Ce que je peux vous dire c’est que d’autres business models sont possibles et existent déjà : des abonnements Orange permettent par exemple l’accès gratuit à Deezer. Les jeunes, souvent suréquipés en informatique, ne pourraient pas payer leur accès à la musique ? Aujourd’hui la majorité des offres légales coûtent environ 10 euros par mois et certaines sont gratuites. Quant à la licence globale en général, la personne qui souhaite un abonnement simplement pour regarder ses mails et s’informer de temps à autre devrait-elle payer pour ceux qui téléchargent allégrement ?
Considérez-vous que le développement de l’offre légale soit lié à l’action de la Hadopi ?
Oui, c’est une des principales missions de l’Hadopi et c’est ce qui a poussé les acteurs à trouver des nouveaux modèles. L’efficacité de la réponse graduée est liée au développement de l’offre légale. Selon la nature des œuvres les problèmes et les contraintes sont extrêmement différents. Pour la musique, des business models relativement satisfaisants (Qobuz, Spotify, Deezer, etc.) ont émergé. Quarante et une plateformes sont labellisées par Hadopi, permettant aux internautes un accès à des contenus (musique, film, jeu vidéo, image, logiciel, livre, photo…) et modèles économiques (payant comme gratuit, abonnement ou à l’acte) divers. Sur le film, il y a plus de difficultés, même si la chronologie de médias protège le cinéma français.
La Hadopi va-t-elle rembourser les opérations d’identification des adresses IP aux FAI ?
Les FAI se plaignent de ne pas être remboursés de la contrepartie à laquelle ils pourraient avoir droit dans l’identification des adresses IP. Mais ces contreparties ne figurent en rien dans le budget de la Hadopi.
« Les Labs sont donc des plateformes de réflexion qui accueillent tous les acteurs intéressés. »
C’est un problème gouvernemental. A chaque fois qu’un FAI nous a demandé un remboursement nous avons donc envoyé la demande de remboursement au ministère de la culture.
Dans le blocage des accès à Internet, les FAI seront-ils remboursés, comme ils le sont désormais pour le blocage des sites de jeux d’argent ?
Les blocages sont différents puisque pour les jeux, ce sont les sites entiers qui sont bloqués tandis que pour les téléchargements illégaux, c’est l’accès à Internet de l’utilisateur qui peut être suspendu, après décision du juge. Le blocage de l’accès à Internet sera aussi plus cher.
Vous tenez à l’action de vos "labs"...
Eric Walter, Secrétaire général de l’Hadopi, a eu pour idée de mettre les Labs au service d’une réflexion globale pour répondre à des problématiques globales. Les Labs sont donc des plateformes de réflexion qui accueillent tous les acteurs intéressés. Notre mode est celui de la collaboration, largement ouvert.

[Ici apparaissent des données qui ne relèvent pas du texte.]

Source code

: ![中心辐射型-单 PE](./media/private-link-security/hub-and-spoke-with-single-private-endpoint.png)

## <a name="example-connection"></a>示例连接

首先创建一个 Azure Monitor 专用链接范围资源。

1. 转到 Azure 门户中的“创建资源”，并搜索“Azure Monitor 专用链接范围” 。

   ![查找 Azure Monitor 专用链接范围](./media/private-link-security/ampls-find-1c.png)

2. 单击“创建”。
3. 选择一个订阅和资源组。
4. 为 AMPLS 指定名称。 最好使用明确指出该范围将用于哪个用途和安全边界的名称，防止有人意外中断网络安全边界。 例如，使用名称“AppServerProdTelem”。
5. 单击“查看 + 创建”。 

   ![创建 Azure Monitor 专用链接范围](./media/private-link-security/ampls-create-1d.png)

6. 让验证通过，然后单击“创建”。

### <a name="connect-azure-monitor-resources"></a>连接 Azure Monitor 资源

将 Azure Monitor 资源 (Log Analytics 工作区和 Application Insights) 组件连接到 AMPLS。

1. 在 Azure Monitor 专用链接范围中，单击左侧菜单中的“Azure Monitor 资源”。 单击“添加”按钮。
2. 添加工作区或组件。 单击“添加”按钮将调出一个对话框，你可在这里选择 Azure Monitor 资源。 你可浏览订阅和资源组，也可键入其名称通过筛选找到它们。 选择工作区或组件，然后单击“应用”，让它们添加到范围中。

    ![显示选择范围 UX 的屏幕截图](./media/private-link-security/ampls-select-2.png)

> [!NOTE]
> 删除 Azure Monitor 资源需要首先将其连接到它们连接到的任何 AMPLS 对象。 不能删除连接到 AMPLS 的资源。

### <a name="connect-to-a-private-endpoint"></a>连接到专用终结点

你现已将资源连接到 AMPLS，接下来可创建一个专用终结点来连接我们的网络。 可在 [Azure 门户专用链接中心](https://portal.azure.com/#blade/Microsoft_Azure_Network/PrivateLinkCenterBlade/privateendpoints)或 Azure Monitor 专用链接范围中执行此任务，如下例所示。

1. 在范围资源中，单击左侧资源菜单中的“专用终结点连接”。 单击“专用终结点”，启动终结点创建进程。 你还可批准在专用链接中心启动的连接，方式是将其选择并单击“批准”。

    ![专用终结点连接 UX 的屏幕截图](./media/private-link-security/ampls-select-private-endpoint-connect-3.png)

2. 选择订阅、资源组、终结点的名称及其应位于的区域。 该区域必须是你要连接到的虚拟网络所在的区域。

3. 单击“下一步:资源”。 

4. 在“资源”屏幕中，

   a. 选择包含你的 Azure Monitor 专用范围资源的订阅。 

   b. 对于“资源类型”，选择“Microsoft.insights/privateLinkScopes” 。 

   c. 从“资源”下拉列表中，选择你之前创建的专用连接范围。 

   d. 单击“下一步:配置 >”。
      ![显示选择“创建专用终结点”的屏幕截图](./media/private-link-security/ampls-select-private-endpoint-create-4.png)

De ce brain storming se dégagent des études solides.
Comment vivez-vous au quotidien le déferlement d’articles sur la Hadopi ?
Certains ne seront jamais d’accord avec nous. La majorité des Français accepte la Hadopi mais nous ne pourrons cependant pas éradiquer totalement le piratage. Notre objectif est donc la recherche d’un équilibre sur les marchés culturels en ligne tout en faisant émerger des business models et en faisant changer les mentalités.
Ces business models ne semblent pas encore à l’équilibre …
Ils varieront. La technologie évolue et donc les modèles vont encore évoluer. Par exemple, la télévision connectée n’est pas encore stable et on ignore comment elle va évoluer.